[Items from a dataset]
______
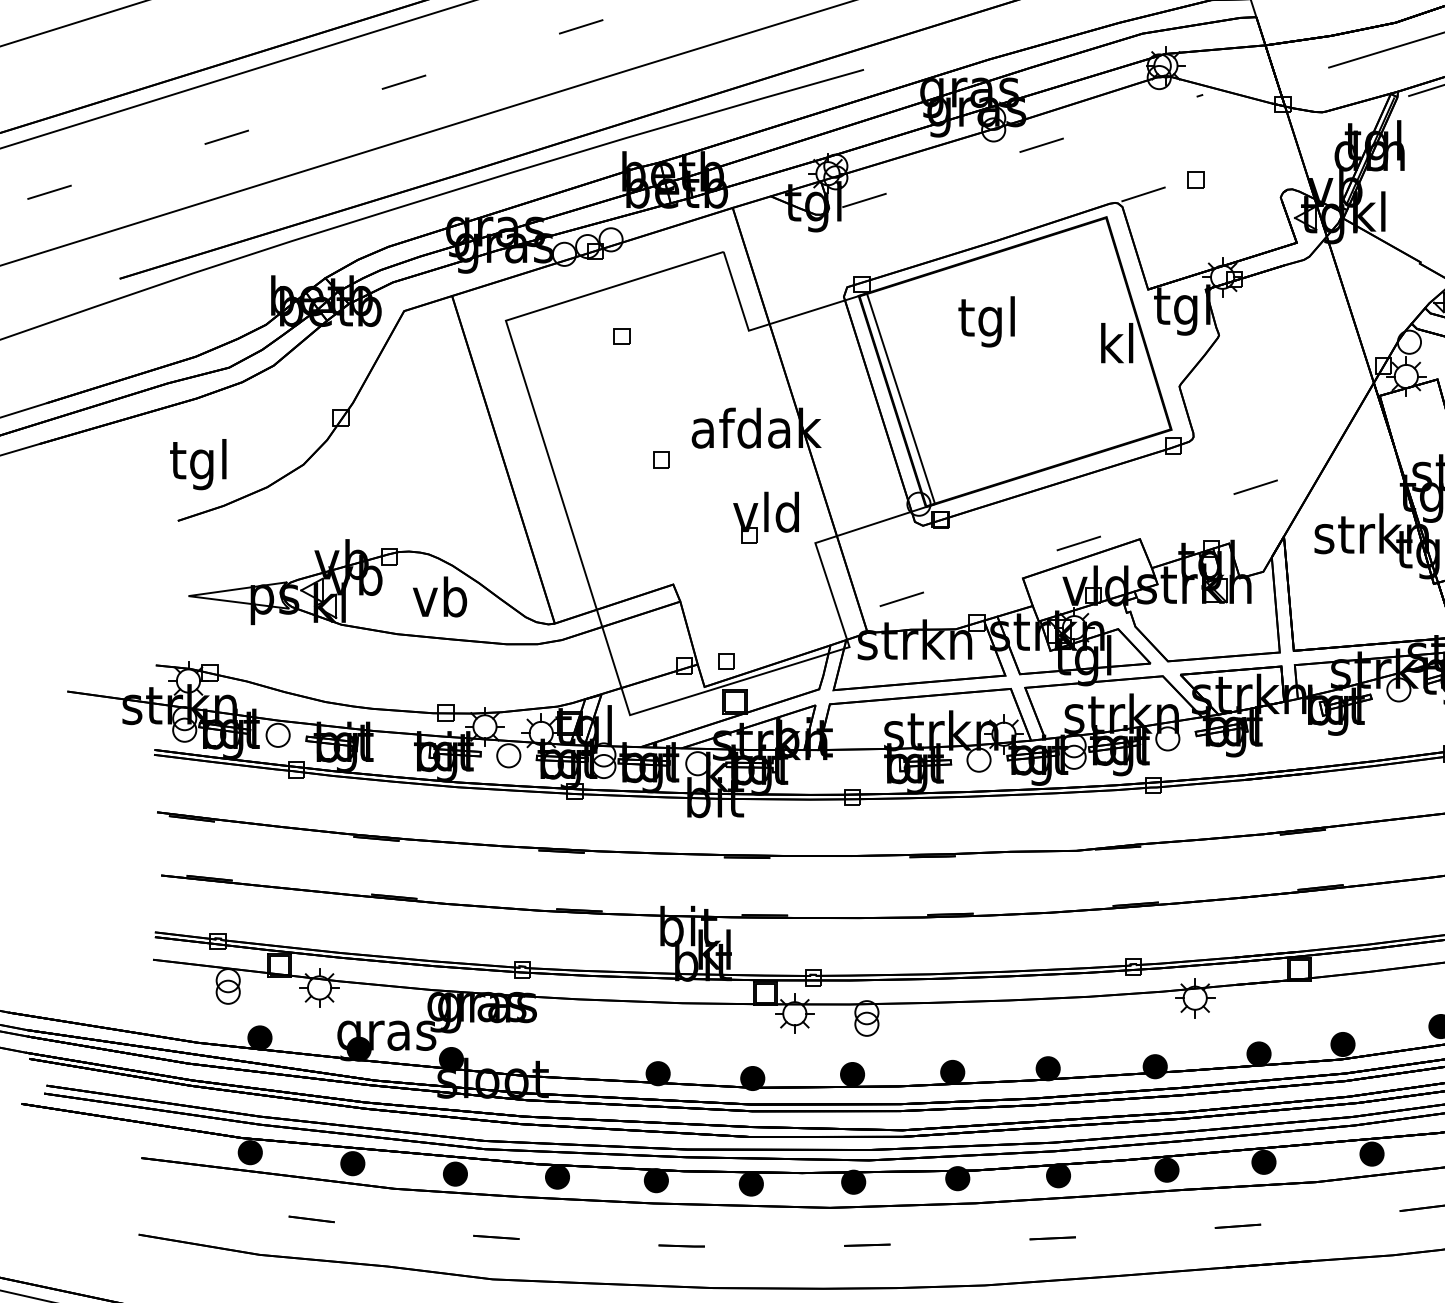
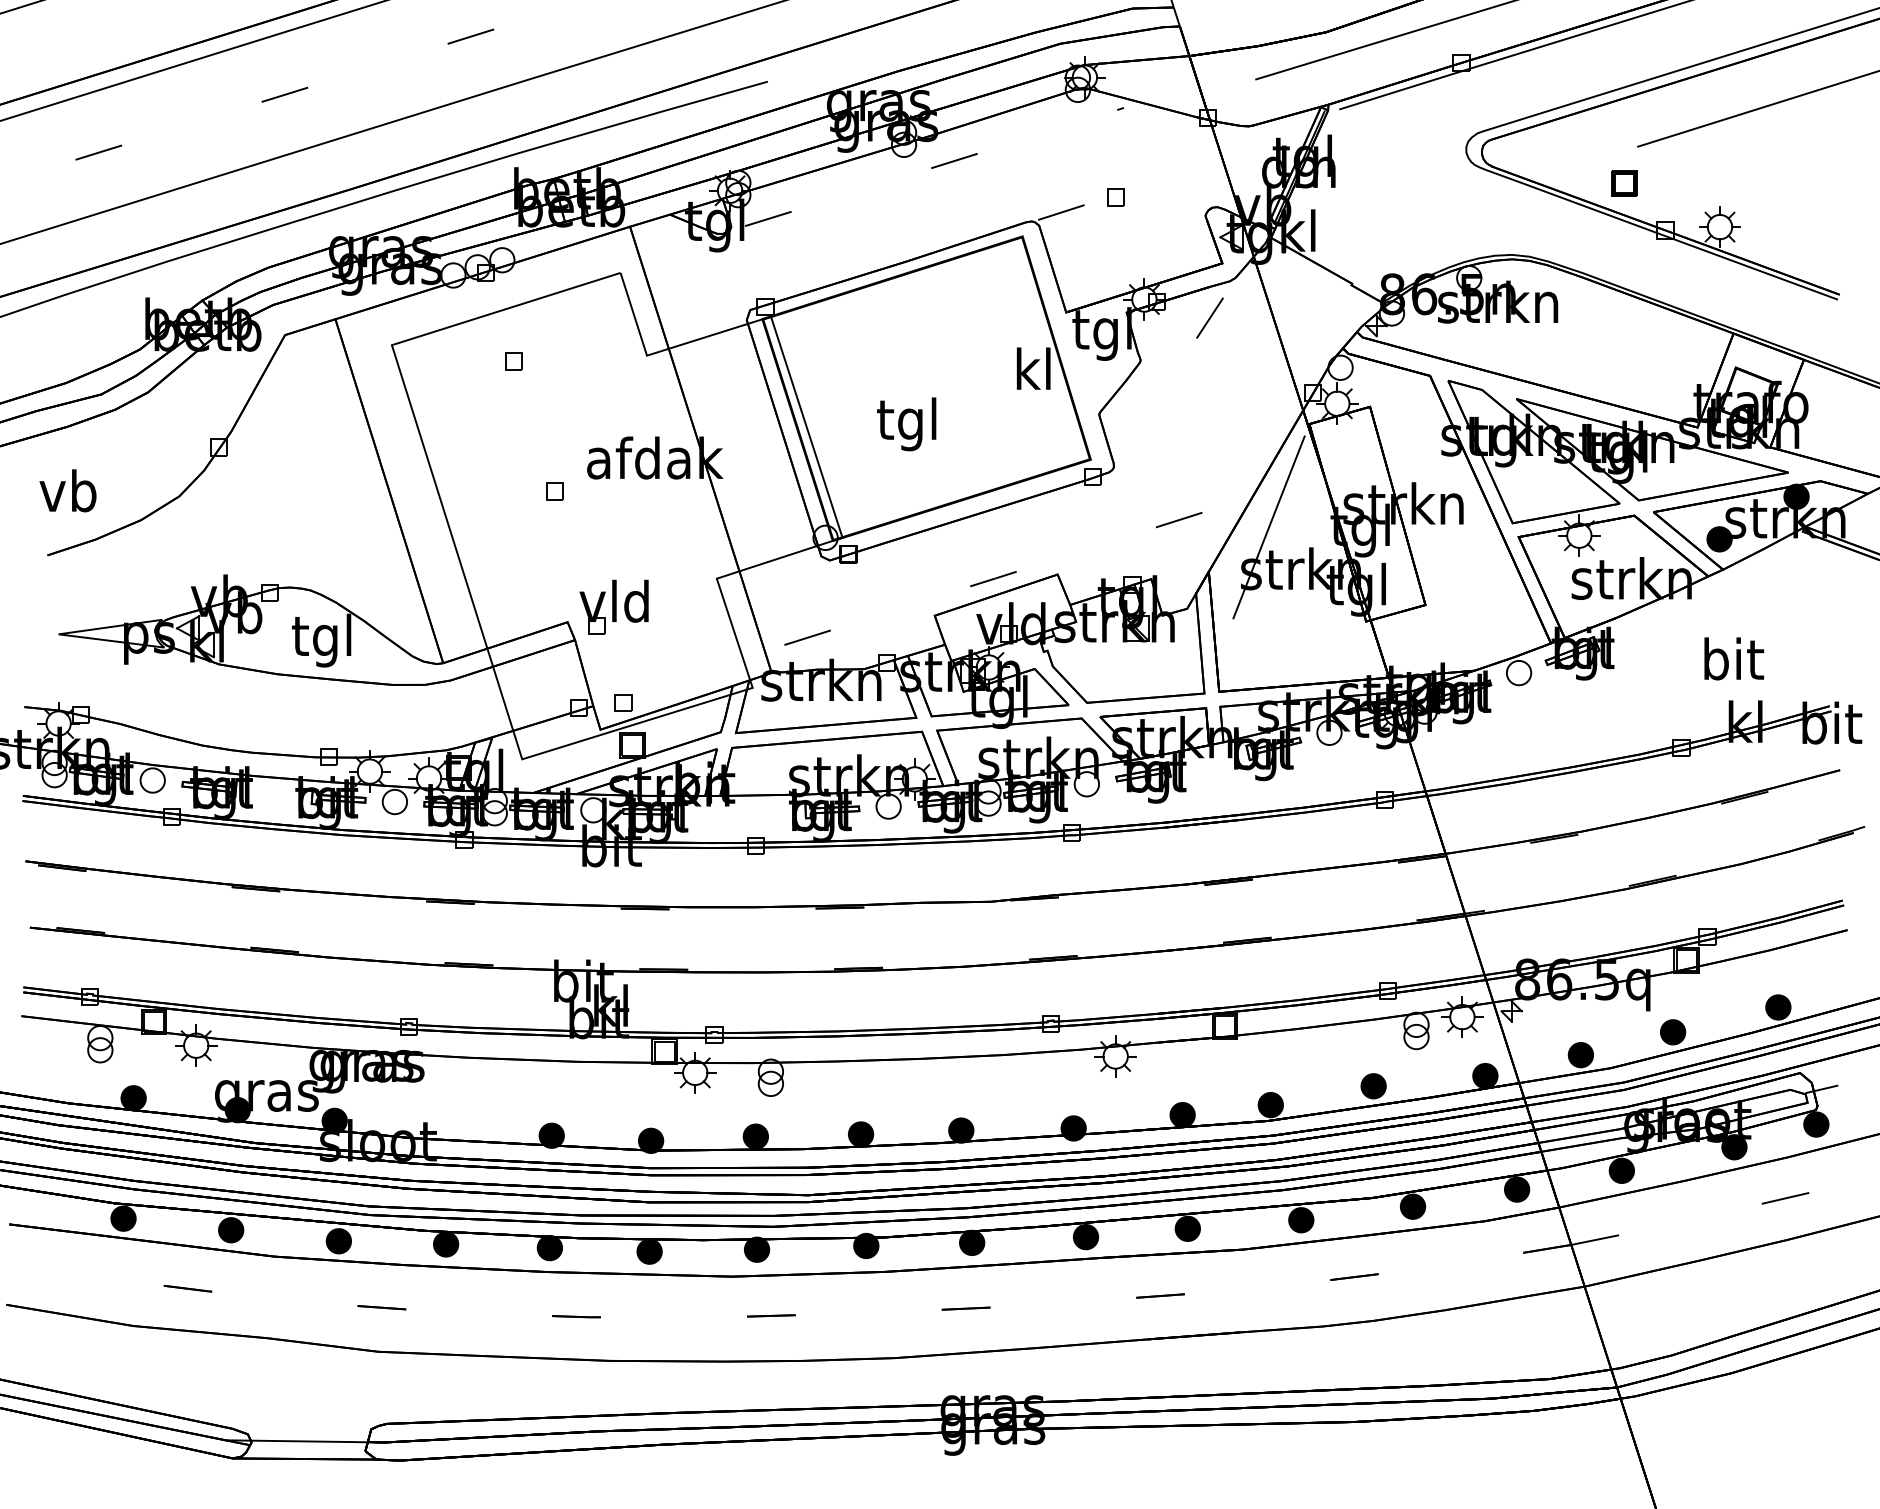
line: (1284, 294) -> (1209, 317), added
text: (986, 321) -> (906, 424), moved
text: (197, 464) -> (68, 496), tgl -> vb
line: (1340, 494) -> (1268, 527), added
part: (765, 517) -> (613, 606), moved
text: (438, 601) -> (321, 640), vb -> tgl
______
*PROBLEM STATEMENT:* Write the lines above out again exactly, without any of their pictures.

*SOLVED PROBLEM:*
line: (1284, 294) -> (1209, 317), added
text: (986, 321) -> (906, 424), moved
text: (197, 464) -> (68, 496), tgl -> vb
line: (1340, 494) -> (1268, 527), added
part: (765, 517) -> (613, 606), moved
text: (438, 601) -> (321, 640), vb -> tgl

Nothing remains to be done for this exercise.